Aufgabe: Aktualisiere im Text über Männer und Online-Dating den Abschnitt von „Je älter, desto“ bis einschließlich „online daten schon.“, indem du „Traumfrau“ durch „Wunschpartnerin“ ersetzt. Gib diesen Abschnitt anschließend vollständig wieder.

Übungstext:
+++

Je älter, desto jünger: Männer und Online-Dating
Während Frauen beim Online-Dating in der Regel Partner ähnlichen Alters suchen, hoffen Männer ihre Traumfrau in deutlich jüngeren Jahrgängen anzutreffen. Liebe kennt kein Alter? Männer, die online daten schon.
Hinge, Tinder, Bumble, Grindr, Lovoo, Parship, Her – die Liste an Online-Dating-Plattformen wird länger und länger. Für manche ist Online-Dating voll panne (wofür hat man denn ebay Kleinanzeigen?), für andere ein Mittel zum Zweck, für wieder andere eine unschöne On-Off-Beziehung. Für viele ist Online-Dating aber auch eine Befreiung. Queere Menschen können sich in digitalen Safespaces die Finger wund swipen, zum Flirten muss man nicht zwei Stunden vorm Club anstehen und es ist viel entspannter, Pronomen, sexuelle Orientierung und Vorlieben in eine Bio zu schreiben, als sie beim Gegenüber zu erfragen.

+++

Datensätze aus einer Sammlung:
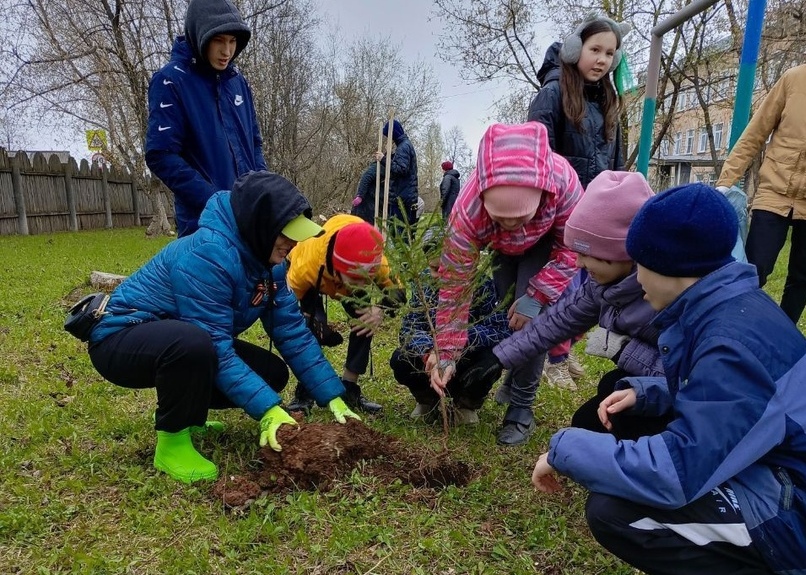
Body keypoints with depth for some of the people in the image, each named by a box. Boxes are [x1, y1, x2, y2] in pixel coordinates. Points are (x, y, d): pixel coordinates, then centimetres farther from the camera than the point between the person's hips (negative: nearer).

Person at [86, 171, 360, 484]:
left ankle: (178, 408, 17)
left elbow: (293, 333, -8)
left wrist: (333, 397, -13)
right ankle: (172, 440, -13)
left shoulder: (266, 259, -6)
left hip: (189, 342, 8)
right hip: (122, 341, -8)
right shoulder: (207, 255, -31)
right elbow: (216, 348, -33)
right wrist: (267, 410, -34)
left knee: (272, 372, -3)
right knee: (194, 343, -39)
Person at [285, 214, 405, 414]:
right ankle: (305, 391, -8)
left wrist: (381, 311, -44)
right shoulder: (306, 264, -45)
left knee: (367, 319, -18)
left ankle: (349, 388, -1)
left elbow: (397, 290, -23)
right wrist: (314, 322, -38)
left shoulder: (377, 263, -40)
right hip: (309, 279, -2)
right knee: (312, 325, -27)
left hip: (346, 279, 3)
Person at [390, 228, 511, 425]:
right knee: (399, 361, -24)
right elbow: (409, 327, -19)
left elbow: (503, 330, -29)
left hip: (469, 361, -2)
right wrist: (428, 351, -40)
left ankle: (467, 405, 2)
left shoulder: (482, 285, -21)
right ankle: (428, 400, 10)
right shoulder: (422, 283, -12)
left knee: (491, 362, -33)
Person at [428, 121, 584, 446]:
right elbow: (455, 286, -31)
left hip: (545, 243, -1)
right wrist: (446, 354, -28)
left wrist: (536, 296, -29)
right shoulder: (467, 211, -41)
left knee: (529, 314, -17)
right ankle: (514, 378, 29)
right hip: (501, 248, 2)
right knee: (505, 312, -1)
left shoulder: (563, 180, -44)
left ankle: (522, 407, -4)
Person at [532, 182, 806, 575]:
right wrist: (644, 394, 1)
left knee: (611, 510, -23)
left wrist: (564, 449, -23)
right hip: (761, 464, 9)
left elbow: (677, 472, -33)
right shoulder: (725, 306, 0)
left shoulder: (734, 344, -29)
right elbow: (715, 387, 16)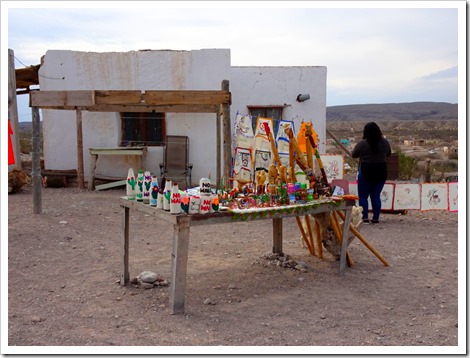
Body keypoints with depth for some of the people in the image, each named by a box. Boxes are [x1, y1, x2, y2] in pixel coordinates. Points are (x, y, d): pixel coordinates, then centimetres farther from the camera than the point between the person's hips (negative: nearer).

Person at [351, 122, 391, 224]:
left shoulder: (362, 144, -13)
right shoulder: (385, 142, -2)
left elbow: (353, 155, 1)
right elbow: (388, 154, 15)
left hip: (366, 173, -4)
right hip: (381, 173, 4)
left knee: (363, 196, 6)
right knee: (376, 195, 11)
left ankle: (365, 217, 1)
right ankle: (376, 218, 11)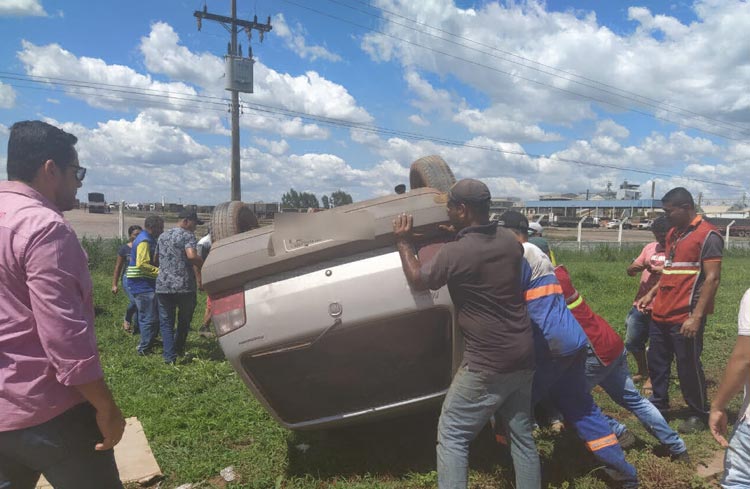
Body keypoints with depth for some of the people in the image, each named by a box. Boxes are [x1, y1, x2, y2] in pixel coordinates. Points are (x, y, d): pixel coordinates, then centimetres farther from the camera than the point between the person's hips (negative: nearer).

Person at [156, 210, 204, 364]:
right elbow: (192, 256, -23)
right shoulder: (187, 235, -6)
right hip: (184, 286, -4)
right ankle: (178, 350, 28)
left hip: (163, 286, 4)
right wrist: (202, 264, -6)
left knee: (166, 322, 7)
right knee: (184, 321, 16)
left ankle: (169, 356, 1)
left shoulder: (162, 236, 15)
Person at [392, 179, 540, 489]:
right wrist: (460, 234, 26)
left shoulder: (455, 253, -19)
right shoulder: (509, 241, 0)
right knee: (521, 434, 19)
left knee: (452, 436, 5)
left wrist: (404, 244, 11)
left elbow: (418, 280, -1)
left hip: (487, 364, -7)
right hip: (523, 357, 7)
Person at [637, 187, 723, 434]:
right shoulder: (673, 233, 13)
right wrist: (651, 294, 14)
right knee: (656, 362, 15)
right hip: (661, 313, 8)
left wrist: (696, 316, -21)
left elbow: (712, 279, -17)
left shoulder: (708, 235, -12)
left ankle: (699, 414, 23)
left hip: (685, 317, -8)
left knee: (688, 367, 5)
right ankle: (659, 402, 33)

+++

Lösung zur Aufgabe:
Je älter, desto jünger: Männer und Online-Dating
Während Frauen beim Online-Dating in der Regel Partner ähnlichen Alters suchen, hoffen Männer ihre Wunschpartnerin in deutlich jüngeren Jahrgängen anzutreffen. Liebe kennt kein Alter? Männer, die online daten schon.